*TRECHO DA PÁGINA:*

Por exemplo, não é a necessidade que define meu chamado, gente. Necessidade é igual lavar louça: você lava a louça assim, ó, quando você vira pra cá tem outra pilha aqui, aí você lava aqui, aparece outra pilha aqui, o trem não acaba nunca. Se o meu salário fosse igual lavar louça, eu tava rico, é ou não é? Porque tem louça o tempo todo. De onde sai tanta louça? Eu nem sabia que minha casa tinha tanta louça assim, é ou não é? Então, a necessidade não define o nosso chamado. Meu pai sempre dizia: "Meu filho, amanhã, se eu morrer, na porta daqui de casa não vai ter ninguém querendo casar com a sua mãe, nem querendo ser seu pai." A minha mãe: "Como é que é?" "É, não vai ter mesmo não." Mas na porta da igreja vai ter um montão de gente com currículo. O que ele quer dizer? Eu não posso transferir a minha responsabilidade paterna, eu sou seu pai, eu tenho que cuidar de você, disso aqui. Ou seja, as necessidades sempre vão haver, mas nós não somos chamados a responder às necessidades no geral; Deus nos chama a, no meio daquelas necessidades, se ocupar dessa, se ocupar dessa.
Jesus não veio à América Latina pra evangelizar, ele limitou o seu ministério na Terra por um tempo e uma região específica. Ele não teve que pegar nenhum barco pra vir pra Europa fazer isso. Os seus discípulos fizeram, mas ele não. O chamado dele é específico. Então, uma forma de evitar a loucura é a gente não usar a necessidade como critério, porque elas sempre só crescem: você lava dez pratos, aparece vinte; você faz isso aqui, aparece mais, sempre mais, mais, mais, nunca tem, não tem limite esse negócio. Então, é uma pista falsa tentar estabelecer as necessidades como fonte de prioridade pro ministério.
Eu diria que a prioridade, no meio das muitas necessidades, advém desse discernimento de oração, do tempo de silêncio e do aconselhamento com irmãos maiores e os mais experientes. Nessa semana, por exemplo, eu me sentei com os outros pastores da igreja, frente a uma decisão. Eu falei: "Frente a isso, eu orei, me separei um tempo para discernir; em oração, eu discerni essas coisas, por essas realidades. O que é que vocês acham disso?" Eles oraram comigo e disseram: "Faz sentido o que você tá decidindo." Então, pra mim, as três formas de discernir, no meio das necessidades, ao que Deus me chama, é a oração, o tempo de discernimento — a palavra, oração, jejum — e o conselho de irmãos maiores, que me ajudam a focar.

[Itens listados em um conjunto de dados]

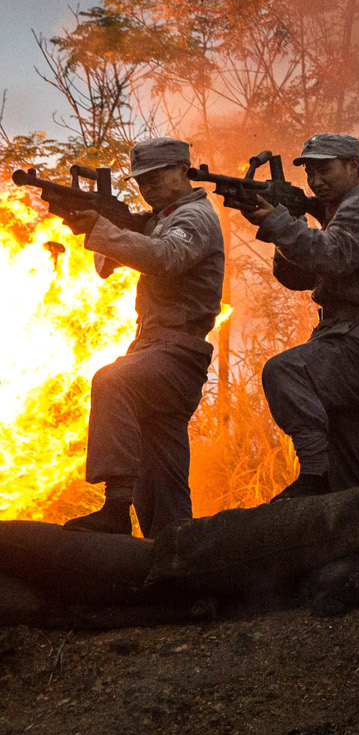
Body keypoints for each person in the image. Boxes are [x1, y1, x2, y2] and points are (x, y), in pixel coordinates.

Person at [62, 137, 225, 537]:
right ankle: (175, 553)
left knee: (112, 380)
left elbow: (165, 258)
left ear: (183, 171)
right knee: (160, 481)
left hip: (177, 351)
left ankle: (116, 506)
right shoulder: (159, 220)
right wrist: (106, 223)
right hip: (155, 348)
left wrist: (104, 228)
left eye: (155, 177)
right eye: (141, 180)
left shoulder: (194, 217)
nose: (146, 186)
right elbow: (106, 267)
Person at [234, 133, 359, 496]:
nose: (315, 180)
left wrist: (282, 224)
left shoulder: (358, 207)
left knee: (284, 371)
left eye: (325, 170)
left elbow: (334, 255)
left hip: (357, 344)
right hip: (347, 340)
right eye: (310, 172)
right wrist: (284, 224)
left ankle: (312, 473)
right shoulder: (337, 212)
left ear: (354, 166)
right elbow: (299, 278)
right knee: (345, 475)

*COMPLETE O SEGUINTE:*
A: De acordo com o trecho sobre chamado e necessidades, quais são as três formas de discernir, no meio das necessidades, ao que Deus chama?
B: Prossiga com o trecho sobre chamado e necessidades a partir da última frase apresentada.

*RESPOSTAS POR TAREFA:*
A: A oração, o tempo de discernimento (a palavra, oração, jejum) e o conselho de irmãos maiores.

B:
A minha mãe dizia assim: "Quem mira o alvo, erra o resto." Ela dizia: "Foca, foco." Então, no meio das muitas coisas, ao que eu estou chamado? Por isso que é importante a gente olhar pra dentro do coração da gente e perguntar: "O que é que Deus está fazendo comigo agora, nesse momento? Quais são as áreas que Deus tá mexendo no meu coração? Ao que ele tá me chamando nesse momento?" Porque, às vezes, a gente tem boa intenção e a gente gosta de servir, a gente olha necessidade, a gente fica pulando de galho em galho tentando resolver tudo, mas a gente se esgota com esse negócio, a gente põe fogo dos dois lados da vela.
Então, o importante é: no meio das necessidades do teu povo, Senhor, ao que o Senhor me chama? O Ramses diz o seguinte: numa lista de dez coisas, faça as duas primeiras. Ele disse: "Oitenta por cento da satisfação vem de cumprir com vinte por cento da sua lista." Equação de Pareto, não é isso? Ele disse: porque, geralmente, a gente põe a lista de dez coisas e a gente começa lá pra décima, mas não é a prioridade. Vai pra primeira. Então, é muito difícil, mas a gente, com a herança metodista, isso ajuda pra gente, porque o Wesley era bem fera nesse negócio, de aprender a estabelecer o alvo, focar nesse alvo, essa disciplina de focar no alvo.
Então, não transforme a necessidade em geral como critério pra seu discernimento, mas, diante dessas necessidades, pergunte ao Senhor se você é chamado a responder alguma delas. Consulte ao Senhor em oração, na Palavra, e procure conselho de irmãos mais experientes, que vão ouvir você e ajudar. Às vezes, tem coisa que a gente não tá percebendo, que alguém olha pra trás: "Olha, você já pensou nisso?" Puxa, não tinha pensado, que bom, que foi importante esse conselho. Acho que é isso.
— Ah, tá. Ali, tá bom. Eu vou no contraponto do garoto ali, tá bom? Como lidar com o tempo quando você está próximo ao fim, você tá cansado, muitas vezes desanimado, mas a sua mente ainda fala que você pode produzir? Como lidar com isso?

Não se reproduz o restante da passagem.